Dawn, le quotidien national anglophone, le plus ancien et l’un des plus lus, titre ce matin « New Delhi jette une feuille de vigne et vole le statut spécial du Cachemire ». Une série d’articles est consacrée au sujet extrêmement sensible, rapporte notre correspondante à Islamabad, Sonia Ghezali.
Le Parlement est convoqué en session extraordinaire d’urgence, apprend-on. Les généraux se retrouvent également aujourd’hui pour discuter du sujet alors que les tensions se sont accentuées ces dernières semaines le long de la ligne de contrôle qui sépare les deux pays.
Agitation sur les réseaux
Sur Twitter, les hashtag tels que « Le Cachemire menacé » ou encore « Le Cachemire saigne », « Sauvons le Cachemire SOS » sont largement partagés. Plusieurs célébrités pakistanaises s’expriment via les réseaux sociaux.

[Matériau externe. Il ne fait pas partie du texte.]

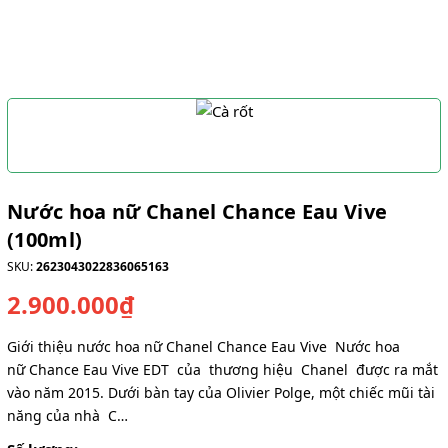
Nước hoa nữ Chanel Chance Eau Vive
(100ml)
SKU:
2623043022836065163
2.900.000₫
Giới thiệu nước hoa nữ Chanel Chance Eau Vive Nước hoa
nữ Chance Eau Vive EDT của thương hiệu Chanel được ra mắt
vào năm 2015. Dưới bàn tay của Olivier Polge, một chiếc mũi tài
năng của nhà C…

L’acteur Hamza Ali Abbasi lance un appel aux artistes pakistanais: « faites-vous entendre pour défendre le Cachemire ». Un mot d’ordre repris par Mahira Khan, Mawra Hocane, Hareem Farooq, des stars du cinéma et du petit écran au Pakistan qui se mobilisent sur les réseaux sociaux et qui demandent des comptes à la communauté internationale. « Pourquoi les Nations unies ne parlent pas de cette brutalité ? » demande l’acteur Ali Rehman Khan.
Le regard tourné vers l'ONU
Lundi, le ministre des Affaires étrangères pakistanais a lancé un appel aux Nations unies, « aux pays amis, aux organisations de défense des droits de l’homme ». « Il y a un risque de génocide », estime-t-il, réitérant le soutien du Pakistan au « peuple de Jammu-et-Cachemire dans leur droit à l’autodétermination ».
Le site web de la chaine de télévision Geonews rapporte en Une les propos de l’épouse de Yasin Malik, figure de proue du Front de libération du Jammu-Cachemire. Le leader de l’organisation politique active au Cachemire pakistanais et indien est emprisonné depuis le mois de février en Inde. Son épouse, qui poursuit son combat séparatiste, demande au Pakistan de faire appel au Conseil de sécurité de l’ONU.